|A shavette - a type of straight|
razor that uses disposable blades.
A straight razor requires skill and care to use - careless use can result in serious injury. Keeping the blade at a good angle (something like 30 degrees) is essential for good results. This can be a challenge sometimes even when you can see the shaving area (as when you shave your face), but shaving the scalp is even trickier. While it can be done (and you can find videos on YouTube of people using straight razors on their scalp), I don't recommend them for shaving your head.
Though the DE safety razor has a guard in place to prevent big gashes (making them considerably safer than straight edge razors), they do require some care and skill to use. The blade still needs to contact the skin at a good angle, for instance. Traditional wet-shaving enthusiasts usually recommend a multi-pass approach, shaving first with the grain, then across the grain (and sometimes against the grain) for a very smooth shave.
You can certainly shave your head with a DE razor (I've done so in the past), but it's not something I recommend unless you're interested in the challenge and experience of it. While you're learning, it's pretty easy to draw blood, and it's fairly time-consuming if you want a smooth shave - it wasn't uncommon for me to take 30 to 45 minutes, and that was after much practice and effort.
The razor you're most likely to see advertised in contemporary media is the cartridge razor. The current champion (in terms of TV time) is probably the Gillette Fusion ProGlide, but there are many, including Gillette's Trac II, Atra, Sensor, Mach 3, Schick's Hydro and Quattro, and various generic versions of these razors.
The great innovation of the cartridge razor is that it holds the blade at a fixed angle relative to the position of the cartridge, and that it holds the blade at a fixed distance to the skin.
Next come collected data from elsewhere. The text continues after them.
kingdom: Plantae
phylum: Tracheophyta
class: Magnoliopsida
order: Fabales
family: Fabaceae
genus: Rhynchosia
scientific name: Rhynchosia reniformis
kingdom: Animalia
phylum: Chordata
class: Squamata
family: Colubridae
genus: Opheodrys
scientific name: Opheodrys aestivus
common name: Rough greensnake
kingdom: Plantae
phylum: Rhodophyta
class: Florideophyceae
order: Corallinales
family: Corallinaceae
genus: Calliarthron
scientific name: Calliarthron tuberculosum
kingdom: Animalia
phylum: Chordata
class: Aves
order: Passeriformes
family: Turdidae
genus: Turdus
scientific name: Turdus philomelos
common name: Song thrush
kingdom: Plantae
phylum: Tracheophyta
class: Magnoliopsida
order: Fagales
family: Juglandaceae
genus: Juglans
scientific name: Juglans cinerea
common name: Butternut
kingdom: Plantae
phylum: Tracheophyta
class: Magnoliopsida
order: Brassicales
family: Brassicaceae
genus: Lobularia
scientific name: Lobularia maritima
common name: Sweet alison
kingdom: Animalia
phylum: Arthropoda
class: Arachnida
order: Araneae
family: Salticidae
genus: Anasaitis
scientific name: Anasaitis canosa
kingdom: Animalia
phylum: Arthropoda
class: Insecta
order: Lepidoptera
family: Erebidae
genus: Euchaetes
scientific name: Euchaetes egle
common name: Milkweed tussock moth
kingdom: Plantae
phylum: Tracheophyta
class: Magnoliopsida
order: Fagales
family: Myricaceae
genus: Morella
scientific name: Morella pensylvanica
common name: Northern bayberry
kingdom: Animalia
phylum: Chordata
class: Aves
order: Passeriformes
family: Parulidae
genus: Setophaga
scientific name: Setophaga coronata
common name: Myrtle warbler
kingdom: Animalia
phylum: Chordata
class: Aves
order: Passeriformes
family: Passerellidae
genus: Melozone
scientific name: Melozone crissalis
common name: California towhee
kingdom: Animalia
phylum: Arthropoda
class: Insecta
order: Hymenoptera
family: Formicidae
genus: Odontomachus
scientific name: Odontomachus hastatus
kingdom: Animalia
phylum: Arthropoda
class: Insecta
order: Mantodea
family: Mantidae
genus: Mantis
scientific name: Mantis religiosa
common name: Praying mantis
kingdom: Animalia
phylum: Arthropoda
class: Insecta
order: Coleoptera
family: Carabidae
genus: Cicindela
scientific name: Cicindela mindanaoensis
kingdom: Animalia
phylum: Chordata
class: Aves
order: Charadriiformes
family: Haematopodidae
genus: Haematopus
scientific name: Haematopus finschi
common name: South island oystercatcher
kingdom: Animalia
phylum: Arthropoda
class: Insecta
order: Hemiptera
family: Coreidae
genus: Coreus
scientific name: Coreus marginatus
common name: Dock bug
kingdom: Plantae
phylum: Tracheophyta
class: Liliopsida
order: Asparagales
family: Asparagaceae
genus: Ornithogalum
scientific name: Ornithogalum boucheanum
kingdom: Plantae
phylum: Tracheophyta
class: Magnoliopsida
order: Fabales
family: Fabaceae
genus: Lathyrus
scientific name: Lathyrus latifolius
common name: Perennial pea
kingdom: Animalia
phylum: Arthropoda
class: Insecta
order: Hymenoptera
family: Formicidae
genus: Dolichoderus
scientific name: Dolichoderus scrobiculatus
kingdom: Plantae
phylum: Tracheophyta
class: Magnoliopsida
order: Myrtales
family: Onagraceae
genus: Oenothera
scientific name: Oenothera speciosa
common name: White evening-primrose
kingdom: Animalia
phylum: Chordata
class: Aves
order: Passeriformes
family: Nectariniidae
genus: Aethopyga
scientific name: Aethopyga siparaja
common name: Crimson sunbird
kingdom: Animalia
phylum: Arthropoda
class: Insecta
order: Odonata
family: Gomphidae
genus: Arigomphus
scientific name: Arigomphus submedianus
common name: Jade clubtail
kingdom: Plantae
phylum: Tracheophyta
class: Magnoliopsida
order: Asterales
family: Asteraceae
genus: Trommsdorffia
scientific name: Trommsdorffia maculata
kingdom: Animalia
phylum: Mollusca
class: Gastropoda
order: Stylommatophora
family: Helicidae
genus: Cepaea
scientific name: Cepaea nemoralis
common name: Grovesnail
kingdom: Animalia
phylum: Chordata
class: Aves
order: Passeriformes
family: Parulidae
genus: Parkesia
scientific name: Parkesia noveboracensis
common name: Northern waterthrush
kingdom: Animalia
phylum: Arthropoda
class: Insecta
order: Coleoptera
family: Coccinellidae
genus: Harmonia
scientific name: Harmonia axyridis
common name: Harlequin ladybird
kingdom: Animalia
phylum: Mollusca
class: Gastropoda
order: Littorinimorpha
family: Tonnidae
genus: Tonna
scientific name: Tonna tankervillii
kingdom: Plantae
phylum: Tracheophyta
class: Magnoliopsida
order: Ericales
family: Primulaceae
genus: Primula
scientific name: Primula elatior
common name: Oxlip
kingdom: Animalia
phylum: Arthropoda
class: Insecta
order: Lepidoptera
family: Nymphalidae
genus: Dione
This essentially reduces the skill required to shave, and makes it possible to shave more quickly and with less chance of nicks or cuts (though it is still possible to draw blood; you should never be careless with a sharp blade). Some models have a fixed head, but most have a pivoting head that changes position for you as you move over the curves of your face and scalp.
Another popular shaving option is the electric shaver. Unlike the other types of razors mentioned here, electric shavers can be used without wetting the skin, which can be very convenient. Their design also generally precludes nicks and cuts, though some people do find electric shavers irritating on their skin.
It's easy and safe to use an electric shaver on your scalp. I spent most of the past 3 years using one as my primary shaving device. The only downside is that electrics generally do not shave as close as a blade razor. I've tried a number of different models over the years, and while you can get a pretty close shave, it's never quite as smooth as I really prefer.
When all is said and done, I recommend the cartridge razor for headshaving. They are easier and quicker to use than straight or DE razors, and they shave closer than electric shavers.
The question of which cartridge razor to use? As with many things, it comes down to personal preference. I've used quite a few razors over the past decade-and-a-half of shaving my head, and I can honestly say that almost all of the cartridge razors I've used are capable of giving you a good, close, comfortable shave. Use whichever one you're already comfortable with.